Carl Wennerlind

 

On his book Casualties of Credit: The English Financial Revolution, 1620-1720

Cover Interview of December 06, 2012

Lastly

Casualties of Credit is an effort to explore both the positive and negative features of the early modern culture of credit. On the one hand, I point to the impressive achievement of humanity to generate such a complex system based on trust and credit’s incredible productive capacity that the Financial Revolution unleashed, without which modern material marvels would not have been possible. On the other hand, I also highlight the integral role played by authority, violence, and suffering during the early phases of modern financial capitalism. As David Graeber has pointed out in a wider time frame in his Debt: The First 5,000 Years, credit is both a remarkable human accomplishment and a social institution marred in violence and suffering.
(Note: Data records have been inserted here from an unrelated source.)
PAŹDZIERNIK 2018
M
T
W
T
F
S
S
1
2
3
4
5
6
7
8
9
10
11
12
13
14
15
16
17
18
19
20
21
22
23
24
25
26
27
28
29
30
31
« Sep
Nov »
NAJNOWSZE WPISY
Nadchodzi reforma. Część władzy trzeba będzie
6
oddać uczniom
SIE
In exploring this janus-faced quality of credit, I also seek to bring the liberal and radical scholarly traditions into conversation with each other, drawing for example on the writings of both J. G. A. Pocock and Peter Linebaugh.

My book is also a contribution to the recent efforts of historians and anthropologists to regain some of the analytical terrain ceded to economists. While economists have exhaustively explored the economics of finance, a growing number of historians and anthropologists have recently rediscovered that there are many politically and analytically salient features of credit that are simply ignored by economists. To better understand the origins, workings, and future of capitalism, we need both the social sciences and the humanities to contribute to our understanding.

Casualties of Credit also highlights the importance of ideas to the Financial Revolution and to the development of capitalism more broadly. While Joel Mokyr has recently showed in his book The Enlightened Economy that ideas mattered greatly for the English Industrial Revolution, my book suggests that ideological conflicts, intellectual debates, and political schisms played central roles in the development and configuration of the new culture of credit. Moreover, drawing on the work of Mary Poovey on the relationship between the imagination and credit, I offer some analytical consequences of viewing credit as unrestricted in time and space, capable of moving wherever the imagination goes. I show how credit can be used as a valuable lens through which to study capitalism, in that it reveals important connections between seemingly independent and disparate phenomena.